Like most teens, Urban Peak’s clients need to learn such basic skills as being on time for work and handling job duties responsibly. But the youth served by Urban Peak face distinct challenges.
“Many of these young people have experienced significant trauma, abuse and neglect, so they need supervisors who understand their situations and are prepared to handle their special needs,” Taylor says.
But what kind of social enterprise could a non-profit afford? And what kind of business could be successfully operated by young, unskilled and inexperienced workers?
“A previous DU executive MBA team batted around a number of ideas with Urban Peak leadership,” he says. “They conceptually tested a coffee shop, a food truck and a screen printing service, but ultimately concluded the overhead would be cost-prohibitive and these business models were not the right fit for Urban Peak youth.”
Brainstorming sessions yielded the solution: a thrift store – and plans for “Peak Thrift” began to materialize.
“My team immediately got to work on a feasibility study, and we tested the thrift store business model in many of our MBA classes over the course of our year-and-a-half program,” Taylor says.
Stock for the store? No problem. The team would solicit donations, tapping into the Denver community’s enthusiastic commitment to service and recycling. Employee training? The store would offer plenty of unskilled sorting positions, while also providing young employees with opportunities to advance and develop customer service, marketing, sales and management skills. As an added bonus, the store would provide a steady stream of donated provisions for Urban Peak clients in need of clothing and shoes.
The next hurdle, Taylor says, was finding an appropriate and affordable location.

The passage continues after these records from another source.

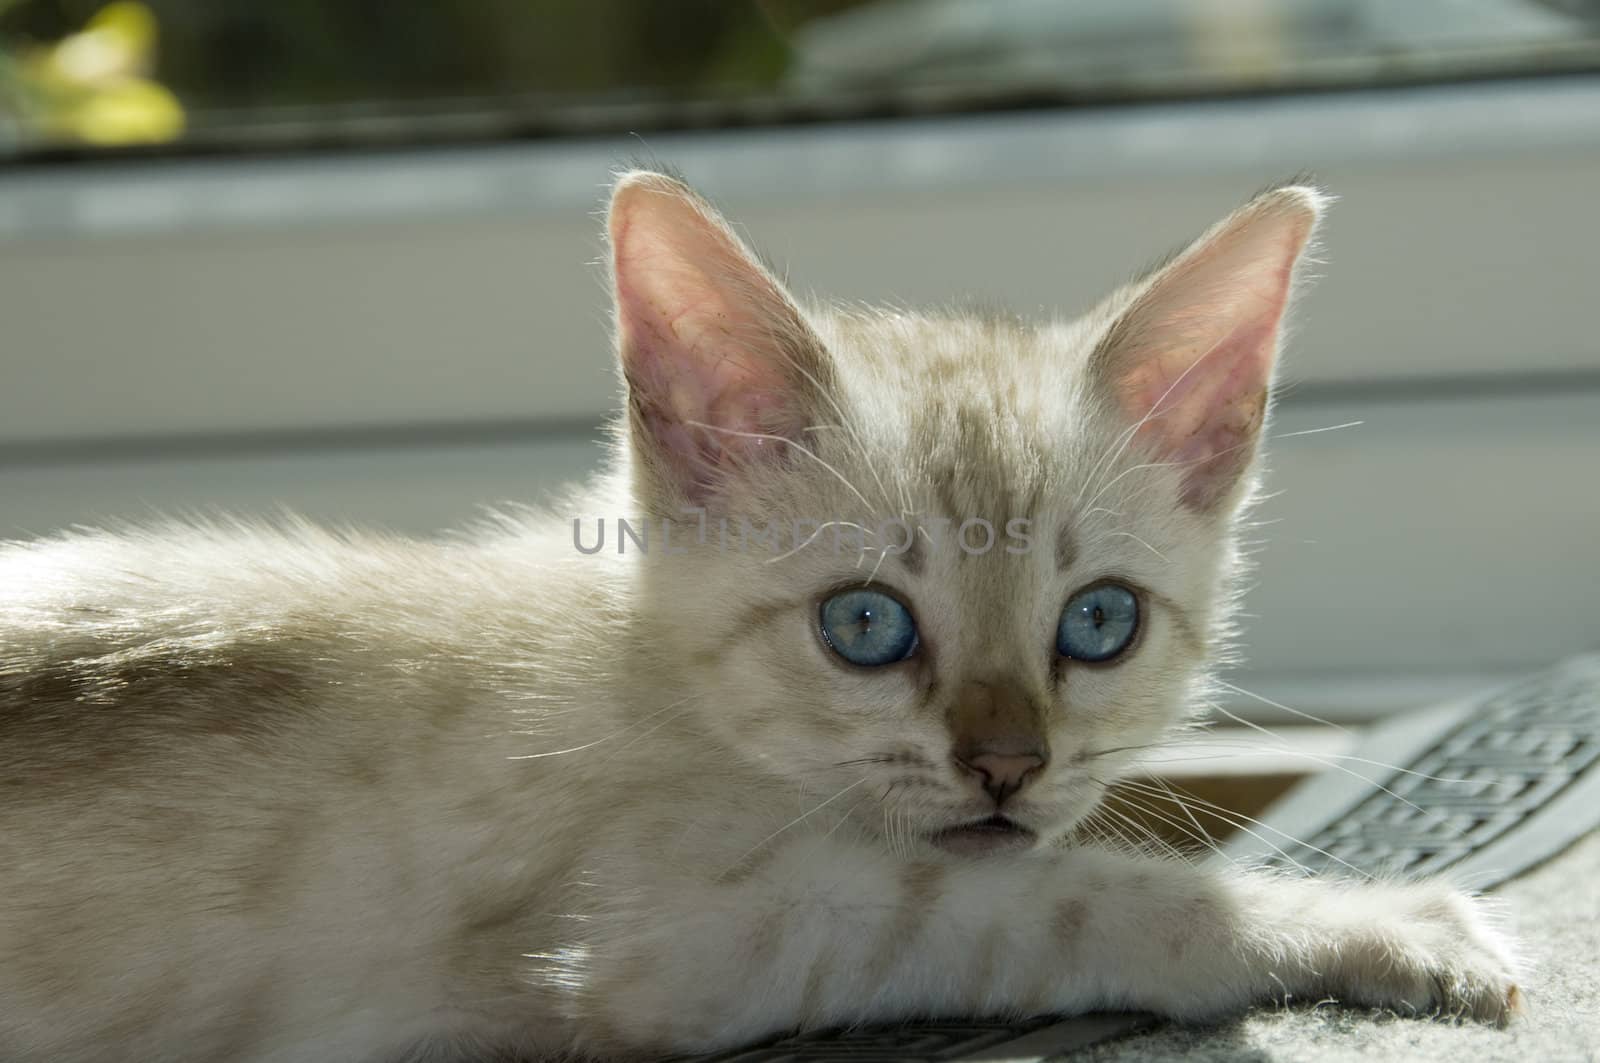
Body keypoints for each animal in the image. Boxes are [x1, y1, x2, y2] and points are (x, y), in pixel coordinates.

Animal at [3, 170, 1523, 1056]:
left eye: (1099, 624)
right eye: (864, 628)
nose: (1007, 764)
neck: (652, 671)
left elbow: (1031, 871)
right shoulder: (671, 941)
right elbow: (1056, 897)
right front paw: (1383, 928)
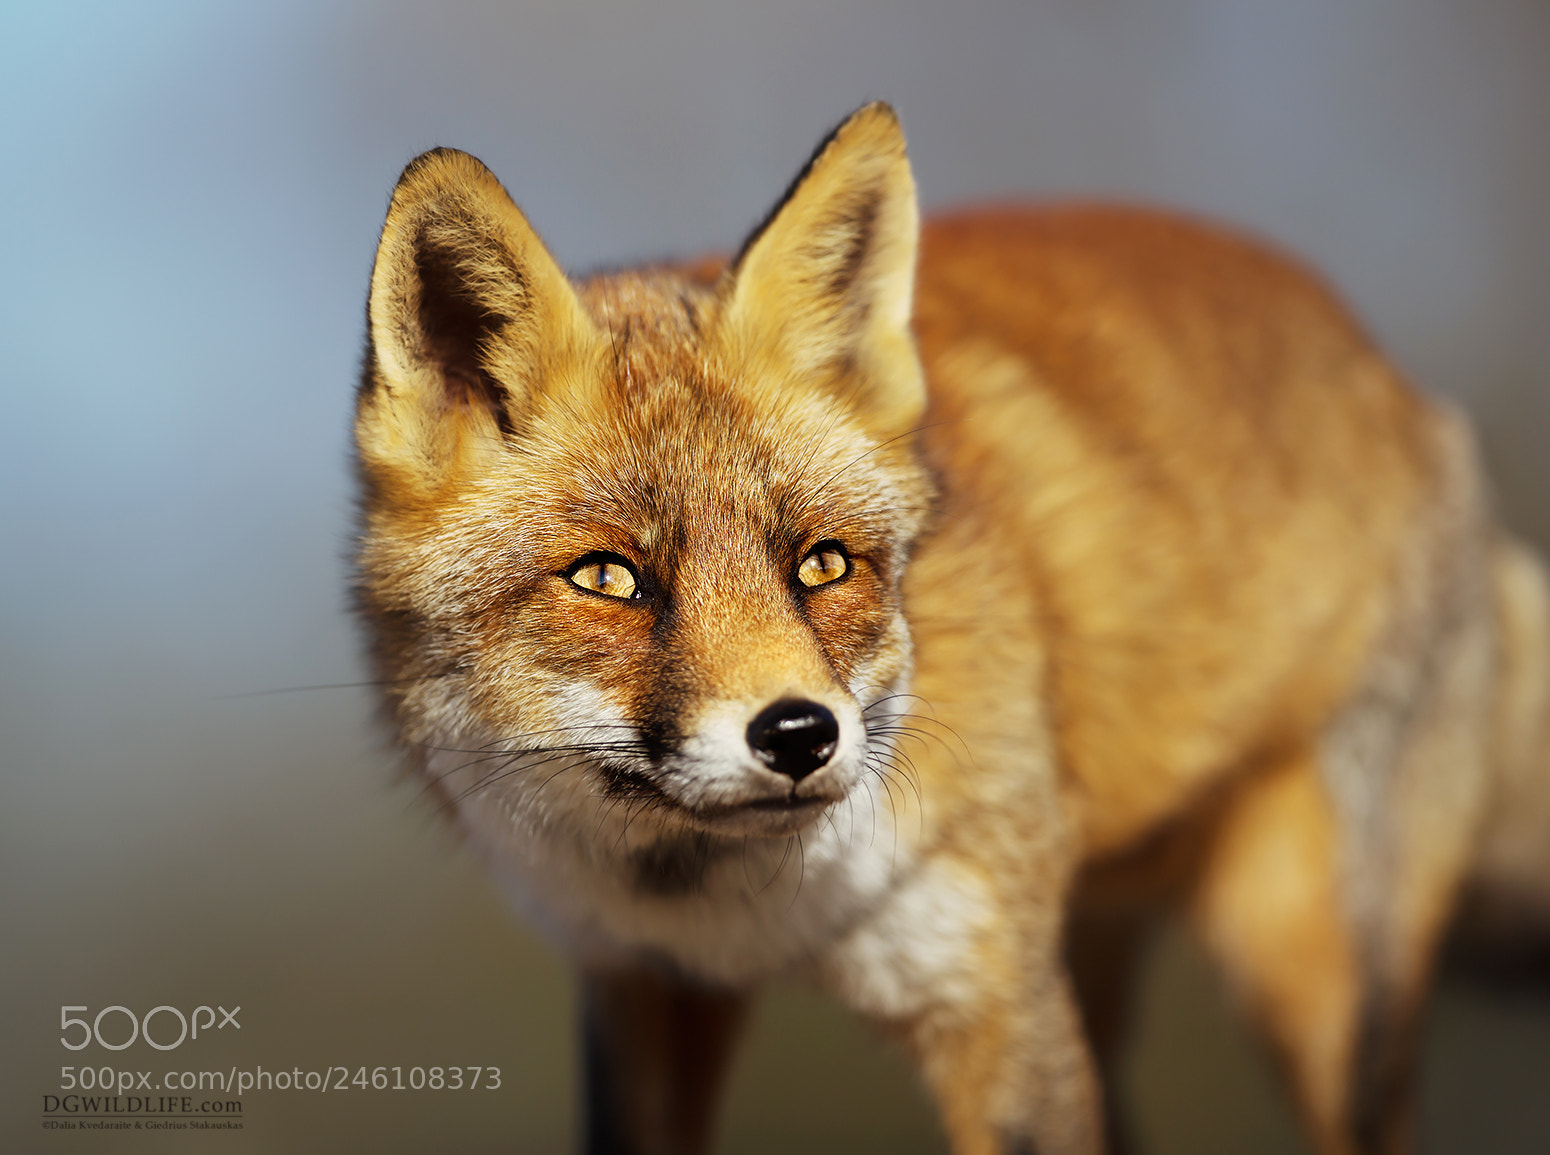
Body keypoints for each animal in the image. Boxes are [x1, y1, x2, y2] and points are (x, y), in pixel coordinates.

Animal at [352, 103, 1550, 1155]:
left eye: (823, 564)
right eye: (607, 578)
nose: (799, 735)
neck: (743, 911)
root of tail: (1395, 381)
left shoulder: (997, 1002)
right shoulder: (641, 991)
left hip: (1320, 984)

“The store needed to be in a location accessible to both Urban Peak clients and customers,” he says. “It was important to find a site near public transportation and in an area that would appeal to a mix of socioeconomic levels. We also wanted to attract more affluent shoppers, who could expand our donor base.”

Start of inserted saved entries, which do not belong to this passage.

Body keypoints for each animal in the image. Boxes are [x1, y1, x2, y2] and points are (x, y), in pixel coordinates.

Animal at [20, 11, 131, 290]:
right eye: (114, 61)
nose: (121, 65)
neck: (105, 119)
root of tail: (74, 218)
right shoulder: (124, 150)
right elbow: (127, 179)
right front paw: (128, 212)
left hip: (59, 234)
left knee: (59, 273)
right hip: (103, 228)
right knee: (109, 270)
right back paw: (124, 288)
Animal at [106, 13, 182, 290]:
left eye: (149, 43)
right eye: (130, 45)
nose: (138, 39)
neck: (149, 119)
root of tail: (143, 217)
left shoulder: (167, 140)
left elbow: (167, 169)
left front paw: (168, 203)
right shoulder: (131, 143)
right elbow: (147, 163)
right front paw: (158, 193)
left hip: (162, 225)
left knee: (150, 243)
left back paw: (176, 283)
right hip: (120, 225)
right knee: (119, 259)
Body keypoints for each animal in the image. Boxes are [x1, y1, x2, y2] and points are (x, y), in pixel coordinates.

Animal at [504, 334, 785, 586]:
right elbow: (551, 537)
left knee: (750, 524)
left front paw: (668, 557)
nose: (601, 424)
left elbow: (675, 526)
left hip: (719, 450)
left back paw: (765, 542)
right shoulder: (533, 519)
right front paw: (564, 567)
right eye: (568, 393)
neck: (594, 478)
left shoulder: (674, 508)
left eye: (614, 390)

In time, the ideal location was identified and Peak Thrift opened with fanfare and a celebratory proclamation from Colorado’s Governor, John Hickenlooper, in January, 2016. Situated in Denver’s Chaffee Park neighborhood, Peak Thrift offers simple, inviting displays of clothing, books and household items in a trendy atmosphere.
To date, about a dozen youth have completed the store’s training-based Workforce Innovation Opportunity Act program, which includes 160 hours of paid training. Some of the trainees have secured jobs beyond Peak Thrift and others have accepted jobs in the store.

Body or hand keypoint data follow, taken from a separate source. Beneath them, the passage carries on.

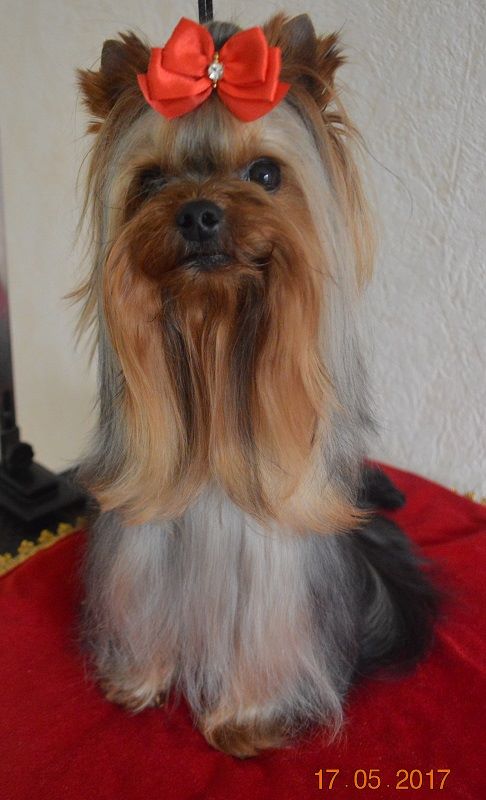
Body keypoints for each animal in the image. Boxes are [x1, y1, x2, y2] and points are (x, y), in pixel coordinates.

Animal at [74, 13, 438, 757]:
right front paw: (138, 681)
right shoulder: (142, 551)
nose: (199, 214)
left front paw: (248, 719)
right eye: (150, 181)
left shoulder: (276, 580)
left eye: (265, 173)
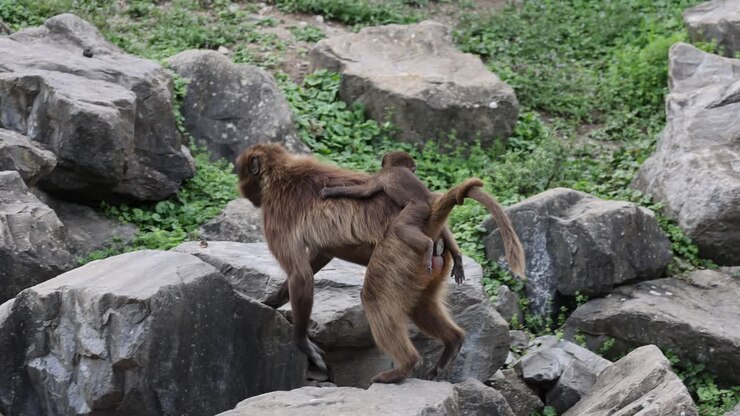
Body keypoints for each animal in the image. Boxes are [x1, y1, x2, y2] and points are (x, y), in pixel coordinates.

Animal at [319, 151, 458, 279]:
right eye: (413, 169)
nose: (415, 172)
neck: (396, 167)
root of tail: (428, 198)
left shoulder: (380, 174)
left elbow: (365, 191)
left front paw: (330, 191)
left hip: (418, 207)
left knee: (400, 226)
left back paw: (427, 246)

Taylor, who subsequently joined Urban Peak’s board of directors, says his experience with the organization has been life-changing.
“It’s very gratifying to see these young people build confidence and optimism and gain the means to live on their own,” he says. “It’s up to all of us to reach out and provide the necessary support to help these teens change their lives and get on a path to self-sufficiency.”
Taylor says his employer is also supportive of Urban Peak’s efforts.
“In addition to financial support, Anadarko coordinates monthly food pantry donations and organizes monthly opportunities for its employee teams to purchase and serve breakfast at the organization’s drop-in center,” he says. “It’s a great way to get our employees involved in the local community.
Joshua Zmroczek, director of development and public affairs for Urban Peak, applauds Taylor and Anadarko’s efforts.
“Support from people like Andy is imperative to the continued success of our organization – especially when venturing into new territory; namely, Peak Thrift,” he says. “The energy, enthusiasm and professionalism that Andy and Anadarko bring to special events, board meetings and into the kitchen at our Drop-In Center, when they volunteer to serve breakfast or Tuesday Bar-B-Q, raises the spirits of other community members and board members, our staff and, especially, our youth.”